Конечно, это скорее общее впечатление от нескольких картин, чем исчерпывающее выражение настроения и сути каждой из них. В «Военном роздыхе» есть заметный отголосок сочных фламандских жанров, в «Бивуаке» иные фигурки забавны. И все же как они печальны — военные сцены Ватто! Одна из них возможно из самых ранних — несколько отличается от остальных: это «Рекруты, догоняющие полк», картина с фигурами сравнительно крупного масштаба, с необычным для Ватто низким горизонтом. Неловкие люди в белых мундирах вразброд шагают за понурым верховым офицером в черном плаще, низкие тучи тянутся над их головами, движения солдат подчеркнуто аритмичны, кто-то отвернулся в сторону, кто-то остановился, нелепо торчат в разные стороны мушкеты и шпаги, и во всем этом печальном, неуклюжем зрелище только линии, проведенные Ватто, остаются логичными и грациозными, и они, эти линии, хрупким и ломким контуром объединяют нескладную процессию. Постепенно глаз отыскивает гармонию — неумело несомые мушкеты образуют свой отдельный ритм, свой ритм у белых пятен мундиров, у черных треугольников шляп. Красота существует не как красота, присущая человеку, но сверх, вне его и не замечаемая им, — это ощущение постепенно растет у зрителя от картины к картине. Сравнение с Брейгелем здесь было бы слишком смелым: и степень мастерства, и глубина философичности двадцатипятилетнего Ватто — величины не соизмеримые с мастерством и мышлением Брейгеля, да и эпоха Ватто не несла в себе тех могучих трагических страстей, как годы Нидерландской революции. И все же эта ничтожность маленьких человечков, их обреченность, им самим неведомая, — в этом угадывается не сходство, нет, но словно бы отдаленное, почти затухающее эхо брейгелевских образов, которое, в общем-то, не свойственно Ватто.
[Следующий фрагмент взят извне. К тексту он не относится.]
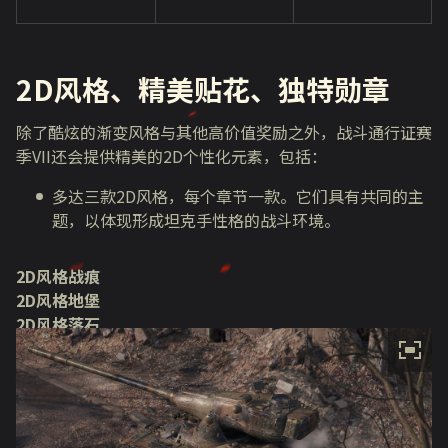
2D
风格、精美贴花、独特勋章
除了酷炫的渐变风格与其他高价值奖励之外，战斗通行证赛
季
VII
还会提供精美的
2D
个性化元素，包括：
多达三款
2D
风格，每个章节一款。它们具有共同的主
题，以体现形成坦克手性格的战斗环境。
2D风格战痕
2D风格地堡
2D风格落石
Есть, впрочем, среди его батальных картин две вещи с сюжетами резко драматическими: «Разорение деревни» и «Месть крестьян» (первая известна лишь по гравюре). Ватто и здесь созерцатель — все такие же маленькие фигурки сражаются вдали, словно бы глубоко за рамой картины, он не обличает мародеров, но он их показывает — и это уже немало. Это не печальные, это постыдные будни войны. Он по-прежнему бесстрастен, казалось бы. Но он видит то, что его современники стараются не замечать.

В батальных картинах Ватто, как и в их судьбе, немало странного. Он как бы стороной прошел мимо темы, ненадолго ему открывшейся и принесшей успех. Не очень понятно и то, почему они так нравились. Не было в его военных сценах ни лежащей на поверхности новизны, ни модного торжественного изящества, ни пышного живописного пересказа счастливых для Франции баталий. С баталиями как раз дело обстояло тогда из рук вон плохо: месье Мартэн, художник, носивший титул «живописца королевских побед», не имел заказов: прославлять было нечего.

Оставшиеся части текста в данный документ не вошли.